This repository hosts the Torch 7 code for the paper Deep Networks with Stochastic Depth
available at http://arxiv.org/abs/1603.09382. For now, the code reproduces the results in Figure 3 for CIFAR-10 and CIFAR-100, and Figure 4 left for SVHN. The code for the 1202-layer network is easily modified from the repo fb.resnet.torch
using our provided module for stochastic depth.
Please see the latest implementation of stochastic depth and other cool models (DenseNet etc.) in PyTorch, by Felix Wu and Danlu Chen. Their code is much more memory efficient, more user friendly and better maintained. The 1202-layer architecture on CIFAR-10 can be trained on one TITAN X (amazingly!) under our standard settings.
- Torch 7 and CUDA with the basic packages (nn, optim, image, cutorch, cunn).
- cudnn and torch bindings.
- nninit;
luarocks install nninit
should do the trick. - CIFAR-10 and CIFAR-100 datasets in Torch format; this script should very conveniently handle it for you.
- SVHN dataset in Torch format, available here. Please note that running on SVHN requires roughly 28GB of RAM for dataset loading.
git clone https://github.com/yueatsprograms/Stochastic_Depth
cd Stochastic_Depth
git clone https://github.com/soumith/cifar.torch
cd cifar.torch
th Cifar10BinToTensor.lua
cd ..
mkdir results
th main.lua -dataRoot cifar.torch/ -resultFolder results/ -deathRate 0.5
th main.lua -dataRoot path_to_data -resultFolder path_to_save -deathRate 0.5
This command runs the 110-layer ResNet on CIFAR-10 with stochastic depth, using linear decay survival probabilities ending in 0.5. The -device
flag allows you to specify which GPU to run on. On our machine with a TITAN X, each epoch takes about 60 seconds, and the program ends with a test error (selected by best validation error) of 5.25%.
The default deathRate is set to 0. This is equivalent to a constant depth network, so to run our baseline, enter:
th main.lua -dataRoot path_to_data -resultFolder path_to_save
On our machine with a TITAN X, each epoch takes about 75 seconds, and this baseline program ends with a test error (selected by best validation error) of 6.41% (see Figure 3 in the paper).

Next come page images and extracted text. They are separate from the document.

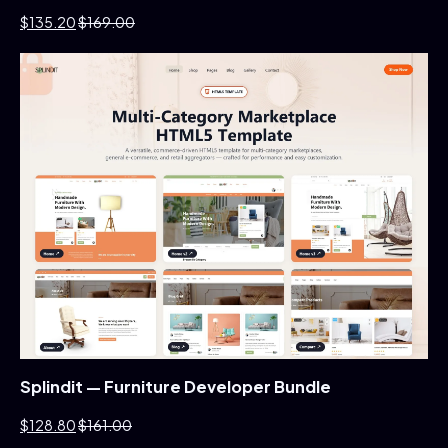
$135.20
$169.00
Splindit — Furniture Developer Bundle
$128.80
$161.00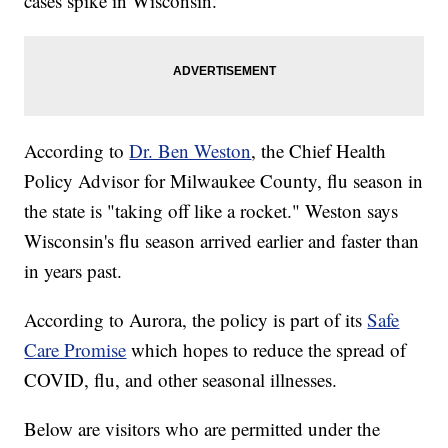
cases spike in Wisconsin.
According to
Dr. Ben Weston
, the Chief Health
Policy Advisor for Milwaukee County, flu season in
the state is "taking off like a rocket." Weston says
Wisconsin's flu season arrived earlier and faster than
in years past.
According to Aurora, the policy is part of its
Safe
Care Promise
which hopes to reduce the spread of
COVID, flu, and other seasonal illnesses.
Below are visitors who are permitted under the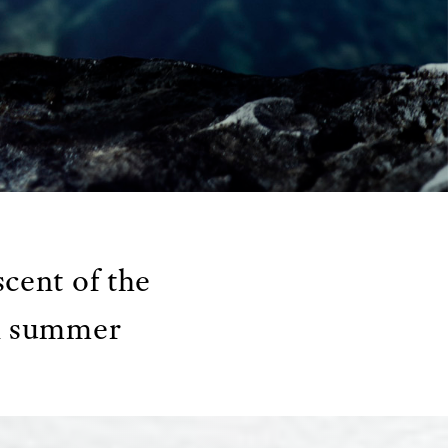
cent of the
in summer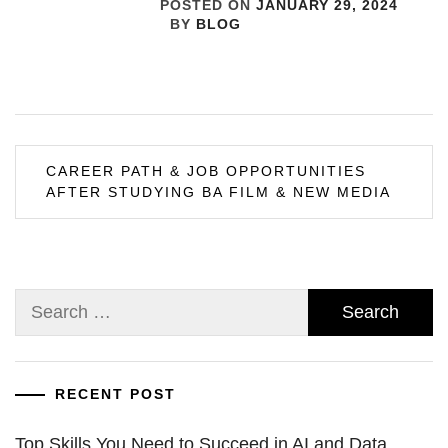
POSTED ON
JANUARY 29, 2024
BY
BLOG
Post
CAREER PATH & JOB OPPORTUNITIES
AFTER STUDYING BA FILM & NEW MEDIA
navigation
Search
for:
RECENT POST
Top Skills You Need to Succeed in AI and Data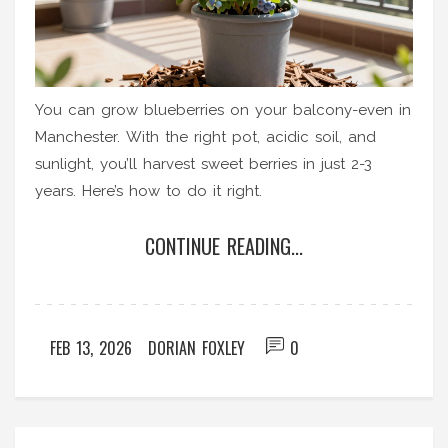
You can grow blueberries on your balcony-even in
Manchester. With the right pot, acidic soil, and
sunlight, you’ll harvest sweet berries in just 2-3
years. Here’s how to do it right.
CONTINUE READING...
FEB 13, 2026
DORIAN FOXLEY
0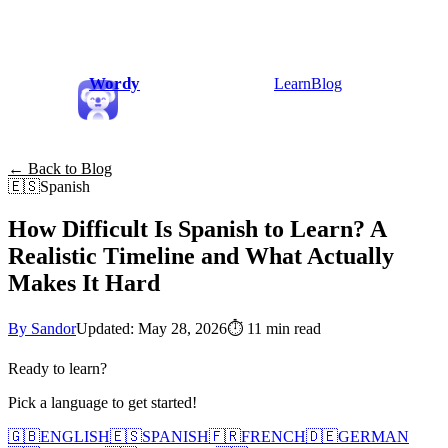
Wordy
Learn
Blog
← Back to Blog
🇪🇸
Spanish
How Difficult Is Spanish to Learn? A
Realistic Timeline and What Actually
Makes It Hard
By Sandor
Updated: May 28, 2026
⏱
11 min read
Ready to learn?
Pick a language to get started!
🇬🇧
ENGLISH
🇪🇸
SPANISH
🇫🇷
FRENCH
🇩🇪
GERMAN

You can run on CIFAR-100 by adding the flag -dataset cifar100
. Our program provides other options, for example, your network depth (-N
), data augmentation (-augmentation
), batch size (-batchSize
) etc. You can change the optimization hyperparameters in the sgdState variable, and learning rate schedule in the the main function. The program saves a file every epoch to resultFolder
/errors_N
_dataset
_deathMode
_deathRate
, which has a table of tuples containing your test and validation errors until that epoch.

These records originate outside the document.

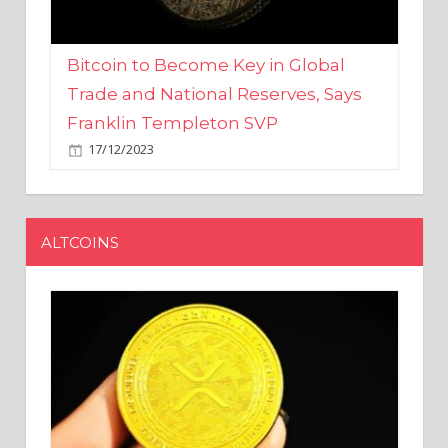
Bitcoin to Become Key in Global
Trade and National Reserves, Says
Franklin Templeton SVP
17/12/2023
ALTCOINS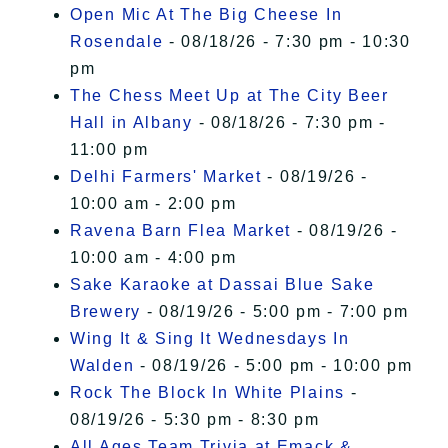
Open Mic At The Big Cheese In
Rosendale
- 08/18/26 - 7:30 pm - 10:30
pm
The Chess Meet Up at The City Beer
Hall in Albany
- 08/18/26 - 7:30 pm -
11:00 pm
Delhi Farmers' Market
- 08/19/26 -
10:00 am - 2:00 pm
Ravena Barn Flea Market
- 08/19/26 -
10:00 am - 4:00 pm
Sake Karaoke at Dassai Blue Sake
Brewery
- 08/19/26 - 5:00 pm - 7:00 pm
Wing It & Sing It Wednesdays In
Walden
- 08/19/26 - 5:00 pm - 10:00 pm
Rock The Block In White Plains
-
08/19/26 - 5:30 pm - 8:30 pm
All Ages Team Trivia at Emack &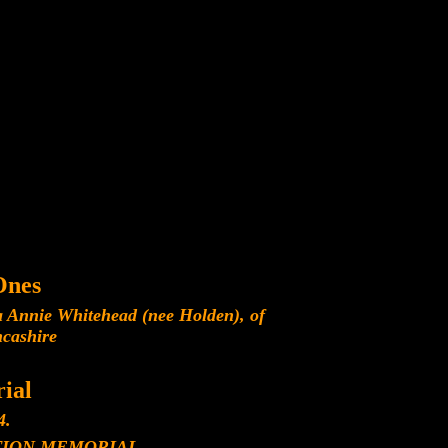
Ones
a Annie Whitehead (nee Holden), of
ncashire
ial
4.
ION MEMORIAL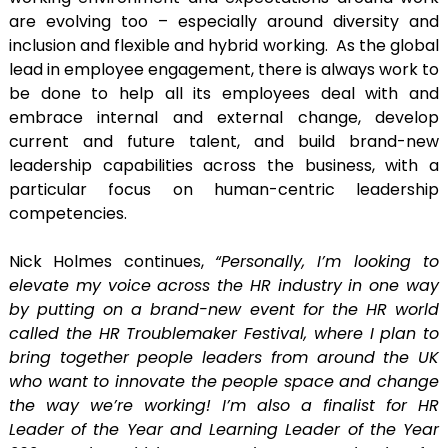
are evolving too – especially around diversity and
inclusion and flexible and hybrid working. As the global
lead in employee engagement, there is always work to
be done to help all its employees deal with and
embrace internal and external change, develop
current and future talent, and build brand-new
leadership capabilities across the business, with a
particular focus on human-centric leadership
competencies.
Nick Holmes continues,
“Personally, I’m looking to
elevate my voice across the HR industry in one way
by putting on a brand-new event for the HR world
called the HR Troublemaker Festival, where I plan to
bring together people leaders from around the UK
who want to innovate the people space and change
the way we’re working! I’m also a finalist for HR
Leader of the Year and Learning Leader of the Year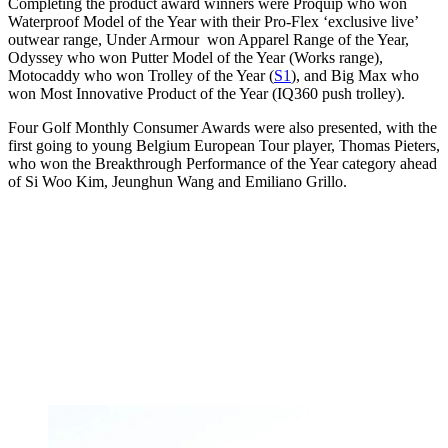
Completing the product award winners were Proquip who won
Waterproof Model of the Year with their Pro-Flex ‘exclusive live’
outwear range, Under Armour won Apparel Range of the Year,
Odyssey who won Putter Model of the Year (Works range),
Motocaddy who won Trolley of the Year (
S1
), and Big Max who
won Most Innovative Product of the Year (IQ360 push trolley).
Four Golf Monthly Consumer Awards were also presented, with the
first going to young Belgium European Tour player, Thomas Pieters,
who won the Breakthrough Performance of the Year category ahead
of Si Woo Kim, Jeunghun Wang and Emiliano Grillo.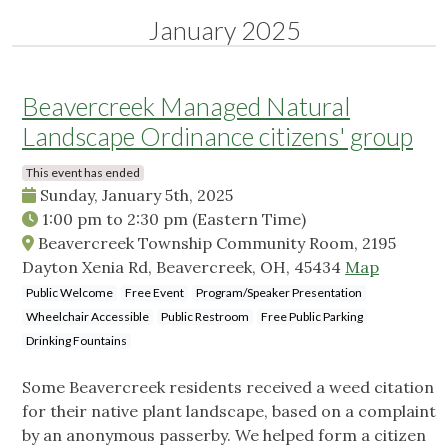
January 2025
Beavercreek Managed Natural
Landscape Ordinance citizens' group
This event has ended
Sunday, January 5th, 2025
1:00 pm
to
2:30 pm
(Eastern Time)
Beavercreek Township Community Room, 2195
Dayton Xenia Rd, Beavercreek, OH, 45434
Map
Public Welcome
Free Event
Program/Speaker Presentation
Wheelchair Accessible
Public Restroom
Free Public Parking
Drinking Fountains
Some Beavercreek residents received a weed citation
for their native plant landscape, based on a complaint
by an anonymous passerby. We helped form a citizen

The architecture and number of epochs for SVHN used in our paper are slightly different from the code's default, please use the following command if you would like to replicate our result of 1.75% on SVHN:
th main.lua -dataRoot path_to_data -resultFolder path_to_save -dataset svhn -N 25 -maxEpochs 50 -deathRate 0.5
- It is normal to get a +/- 0.2% difference from our reported results on CIFAR-10, and analogously for the other datasets. Networks are initialized differently, and most importantly, the validation set is chosen at random (determined by your seed).

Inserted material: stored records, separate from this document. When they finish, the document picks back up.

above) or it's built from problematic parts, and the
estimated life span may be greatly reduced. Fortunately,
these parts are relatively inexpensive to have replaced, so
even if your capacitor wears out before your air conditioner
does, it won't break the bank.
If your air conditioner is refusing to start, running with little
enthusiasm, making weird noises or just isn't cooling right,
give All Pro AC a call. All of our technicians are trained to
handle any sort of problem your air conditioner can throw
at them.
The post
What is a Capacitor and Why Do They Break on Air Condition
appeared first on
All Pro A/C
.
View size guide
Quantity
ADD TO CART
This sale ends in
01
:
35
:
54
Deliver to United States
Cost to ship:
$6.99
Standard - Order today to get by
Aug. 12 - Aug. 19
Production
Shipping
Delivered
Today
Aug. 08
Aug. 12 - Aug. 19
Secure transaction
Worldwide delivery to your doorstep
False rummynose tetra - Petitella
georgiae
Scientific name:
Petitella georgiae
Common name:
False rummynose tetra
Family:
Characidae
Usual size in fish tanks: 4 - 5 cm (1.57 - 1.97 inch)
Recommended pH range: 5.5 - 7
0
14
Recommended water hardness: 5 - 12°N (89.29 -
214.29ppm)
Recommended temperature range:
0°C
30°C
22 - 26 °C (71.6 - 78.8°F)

- If you train on SVHN and the model doesn't converge for the first 1600 or so iterations, that's ok, just wait for a little longer.
- Xavier reported that the model is able to converge for him on CIFAR-10 only after he uses the following initalization for Batch Normalization
model:add(cudnn.SpatialBatchNormalization(_dim_):init('weight', nninit.normal, 1.0, 0.002):init('bias', nninit.constant, 0))
. We could not replicate the non-convergence and thus won't put this initialization into our code, but recognize that machines (or the versions of Torch installed) might be different.